Sur les 3 mois suivants, ils n’étaient plus que 3 et un seul sur le deuxième semestre de l’étude.

  • Les consommations d’héroïne (-20%) et les injections (-25%) ont chuté.
  • Les autres consommations (sauf cannabis qui n’a pas changé) ont également été réduites d’environ 10 à 20 % sous buprénorphine d’action prolongée.
  • Le craving des opioïdes a été réduit de 40 %.
  • Le retour à l’emploi a progressé de 60 %.
  • Les douleurs ont diminué.
  • La qualité de vie et la satisfaction des patients ont augmenté.

Concernant la sécurité, 91 % des patients ont eu au moins un effet indésirable dont la moitié imputé au médicament et/ou à son injection. Le plus souvent, il s’agissait de symptômes de sevrage, de céphalées, constipations, nausées, d’un état léthargique auquel il faut ajouter les douleurs au site d’injection. Aucun syndrome de sevrage sévère, de trouble hépatique sévère ni d’overdose ou de décès.

Perspectives :

Cette étude de vie réelle post commercialisation confirme les données obtenues précédemment et sont totalement en adéquation avec les études sur le Buvidal®.

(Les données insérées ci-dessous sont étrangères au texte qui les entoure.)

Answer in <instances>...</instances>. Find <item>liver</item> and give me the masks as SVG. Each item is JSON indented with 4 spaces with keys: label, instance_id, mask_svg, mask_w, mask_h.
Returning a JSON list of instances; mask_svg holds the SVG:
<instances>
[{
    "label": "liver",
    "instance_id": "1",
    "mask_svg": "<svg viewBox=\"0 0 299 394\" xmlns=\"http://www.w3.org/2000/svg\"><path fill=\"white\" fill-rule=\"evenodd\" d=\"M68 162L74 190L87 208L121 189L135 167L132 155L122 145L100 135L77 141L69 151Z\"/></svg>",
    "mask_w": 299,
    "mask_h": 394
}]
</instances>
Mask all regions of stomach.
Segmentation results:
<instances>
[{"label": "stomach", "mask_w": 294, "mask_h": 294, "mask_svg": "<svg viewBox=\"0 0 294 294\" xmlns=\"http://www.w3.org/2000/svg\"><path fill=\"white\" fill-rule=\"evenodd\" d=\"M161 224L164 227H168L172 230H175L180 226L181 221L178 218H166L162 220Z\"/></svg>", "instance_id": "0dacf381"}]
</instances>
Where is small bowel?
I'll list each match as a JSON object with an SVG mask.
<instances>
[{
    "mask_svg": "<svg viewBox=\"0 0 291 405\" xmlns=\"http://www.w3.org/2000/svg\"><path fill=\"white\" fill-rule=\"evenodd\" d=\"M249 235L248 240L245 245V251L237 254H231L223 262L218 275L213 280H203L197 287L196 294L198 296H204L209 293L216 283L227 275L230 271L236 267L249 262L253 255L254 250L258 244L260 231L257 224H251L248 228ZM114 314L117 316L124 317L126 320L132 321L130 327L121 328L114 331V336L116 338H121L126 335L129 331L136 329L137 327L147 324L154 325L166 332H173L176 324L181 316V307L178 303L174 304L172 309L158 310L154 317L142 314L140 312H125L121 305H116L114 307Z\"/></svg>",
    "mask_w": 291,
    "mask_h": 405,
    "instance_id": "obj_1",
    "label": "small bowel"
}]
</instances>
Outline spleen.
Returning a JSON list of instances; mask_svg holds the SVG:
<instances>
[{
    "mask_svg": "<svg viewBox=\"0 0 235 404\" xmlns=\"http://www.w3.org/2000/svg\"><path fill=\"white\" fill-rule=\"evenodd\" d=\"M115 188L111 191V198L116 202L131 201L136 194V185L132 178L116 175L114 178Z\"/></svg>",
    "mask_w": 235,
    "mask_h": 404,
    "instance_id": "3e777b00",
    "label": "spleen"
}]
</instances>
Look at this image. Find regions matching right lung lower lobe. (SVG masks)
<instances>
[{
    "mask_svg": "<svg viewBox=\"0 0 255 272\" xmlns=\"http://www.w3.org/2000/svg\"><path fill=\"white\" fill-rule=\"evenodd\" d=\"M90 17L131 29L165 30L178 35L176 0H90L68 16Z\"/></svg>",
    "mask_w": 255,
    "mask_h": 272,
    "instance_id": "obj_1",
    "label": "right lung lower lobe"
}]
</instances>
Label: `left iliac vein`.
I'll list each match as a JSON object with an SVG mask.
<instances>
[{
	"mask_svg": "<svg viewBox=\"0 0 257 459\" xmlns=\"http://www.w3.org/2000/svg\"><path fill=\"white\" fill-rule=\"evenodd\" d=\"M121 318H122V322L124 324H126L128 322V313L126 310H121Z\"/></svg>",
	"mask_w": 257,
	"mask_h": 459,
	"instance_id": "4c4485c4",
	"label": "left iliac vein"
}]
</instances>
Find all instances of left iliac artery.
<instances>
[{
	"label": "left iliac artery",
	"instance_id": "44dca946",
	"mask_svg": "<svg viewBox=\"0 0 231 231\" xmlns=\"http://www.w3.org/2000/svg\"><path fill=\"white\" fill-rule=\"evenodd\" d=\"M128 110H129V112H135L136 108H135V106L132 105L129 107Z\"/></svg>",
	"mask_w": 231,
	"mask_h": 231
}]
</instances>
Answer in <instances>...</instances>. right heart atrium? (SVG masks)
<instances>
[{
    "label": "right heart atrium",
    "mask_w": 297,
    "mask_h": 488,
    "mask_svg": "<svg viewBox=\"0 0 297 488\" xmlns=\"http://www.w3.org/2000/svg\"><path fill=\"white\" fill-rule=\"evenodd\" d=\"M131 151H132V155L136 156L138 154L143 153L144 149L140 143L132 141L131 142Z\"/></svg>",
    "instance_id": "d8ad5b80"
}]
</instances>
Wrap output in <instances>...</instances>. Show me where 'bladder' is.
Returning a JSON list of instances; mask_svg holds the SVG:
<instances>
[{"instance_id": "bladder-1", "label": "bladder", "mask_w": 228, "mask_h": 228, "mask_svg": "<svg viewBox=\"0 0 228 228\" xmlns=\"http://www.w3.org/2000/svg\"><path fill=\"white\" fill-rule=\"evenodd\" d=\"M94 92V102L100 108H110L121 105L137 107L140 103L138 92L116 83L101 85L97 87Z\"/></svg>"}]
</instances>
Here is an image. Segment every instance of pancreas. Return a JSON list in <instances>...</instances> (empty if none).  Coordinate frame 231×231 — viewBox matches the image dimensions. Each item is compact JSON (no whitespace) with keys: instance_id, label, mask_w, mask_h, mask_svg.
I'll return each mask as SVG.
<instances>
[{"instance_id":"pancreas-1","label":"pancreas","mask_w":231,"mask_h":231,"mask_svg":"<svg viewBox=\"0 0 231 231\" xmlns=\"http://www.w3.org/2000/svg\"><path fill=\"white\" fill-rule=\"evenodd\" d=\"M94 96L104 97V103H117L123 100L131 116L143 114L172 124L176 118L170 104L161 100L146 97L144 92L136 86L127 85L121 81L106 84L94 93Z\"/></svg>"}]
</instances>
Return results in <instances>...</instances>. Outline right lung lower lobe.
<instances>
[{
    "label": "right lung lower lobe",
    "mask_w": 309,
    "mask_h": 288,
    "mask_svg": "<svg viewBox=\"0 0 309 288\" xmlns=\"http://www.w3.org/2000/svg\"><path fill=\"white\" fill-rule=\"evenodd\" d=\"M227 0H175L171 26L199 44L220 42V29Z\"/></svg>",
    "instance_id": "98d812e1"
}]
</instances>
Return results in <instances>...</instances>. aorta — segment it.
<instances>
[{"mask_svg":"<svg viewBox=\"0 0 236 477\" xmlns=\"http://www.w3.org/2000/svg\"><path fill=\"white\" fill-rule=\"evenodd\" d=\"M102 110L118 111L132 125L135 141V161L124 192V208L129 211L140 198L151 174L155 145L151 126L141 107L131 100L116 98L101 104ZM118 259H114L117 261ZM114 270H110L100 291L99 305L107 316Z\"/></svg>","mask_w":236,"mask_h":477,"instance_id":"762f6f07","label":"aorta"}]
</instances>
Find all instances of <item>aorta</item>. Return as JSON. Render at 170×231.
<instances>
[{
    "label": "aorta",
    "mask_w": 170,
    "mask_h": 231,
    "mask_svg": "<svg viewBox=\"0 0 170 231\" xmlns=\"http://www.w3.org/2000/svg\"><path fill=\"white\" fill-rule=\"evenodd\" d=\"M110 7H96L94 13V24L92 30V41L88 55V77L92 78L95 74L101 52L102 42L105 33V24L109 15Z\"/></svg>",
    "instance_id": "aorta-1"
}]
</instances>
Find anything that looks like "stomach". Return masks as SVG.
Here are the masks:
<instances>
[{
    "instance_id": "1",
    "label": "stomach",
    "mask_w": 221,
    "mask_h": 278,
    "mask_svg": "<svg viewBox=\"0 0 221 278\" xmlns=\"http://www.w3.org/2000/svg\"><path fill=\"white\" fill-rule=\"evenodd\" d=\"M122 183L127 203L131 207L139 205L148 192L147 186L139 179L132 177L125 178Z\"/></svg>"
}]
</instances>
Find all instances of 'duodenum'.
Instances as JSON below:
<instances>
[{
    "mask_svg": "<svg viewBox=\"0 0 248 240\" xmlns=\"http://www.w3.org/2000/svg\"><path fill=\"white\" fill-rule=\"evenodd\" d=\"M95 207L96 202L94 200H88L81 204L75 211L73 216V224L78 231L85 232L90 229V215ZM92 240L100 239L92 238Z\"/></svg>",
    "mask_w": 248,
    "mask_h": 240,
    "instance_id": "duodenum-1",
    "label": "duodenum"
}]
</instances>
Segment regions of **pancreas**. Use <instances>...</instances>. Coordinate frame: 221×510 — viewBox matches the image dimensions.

Les taux de rétention semblent supérieurs aux études sur la forme sublinguales (autour de 50 % à un an).

Les auteurs soulèvent la question de l’accessibilité à cette nouvelle forme galénique qui améliore la prise en charge des patients tout en réservant l’administration aux professionnels de santé. Les auteurs suggèrent que les pharmacies pourraient administrer un produit prescriptible par certains médecins généralistes (addictologues ?).

Sans revenir sur tous les bénéfices qu’apportent ces galéniques prolongées, les auteurs rappellent qu’il est important que le patient puisse choisir et que ceux qui disposent de prises non supervisées, seraient probablement moins intéressés.

Parmi les limites de cette étude, la COVID qui a limité les déplacements et peut être modifier les co-consommations. Les patients étaient déjà engagés dans le soin (déjà sous substitution) et la puissance est assez faible (100 patients).

Néanmoins, cette étude confirme les autres sur le potentiel intérêt de ces formes galéniques.

En conclusion, ces nouvelles galéniques semblent prometteuses, tout au moins pour certains patients. Les expériences australiennes mais également européennes vont toutes dans le même sens.

Il est regrettable qu’à fin 2021, les CSAPA et services d’addictologie à qui incombe la prescription n’aient pas les moyens financiers d’acheter ces médicaments pour les proposer aux patients qui le souhaiteraient. A ce jour, c’est une perte de chance pour ces derniers. Espérons que la DGS et nos ARS puissent nous proposer un financement adéquat (engagement de remboursement sur rapport d’activité, budget dédié ?) dès début 2022.

Parallèlement, il serait intéressant de prévoir un circuit ville adapté (injection par le pharmacien ?) pour que les médecins généralistes qui prescrivent déjà la buprénorphine sublinguale, en relais ou non, puissent également proposer cette galénique à leurs patients.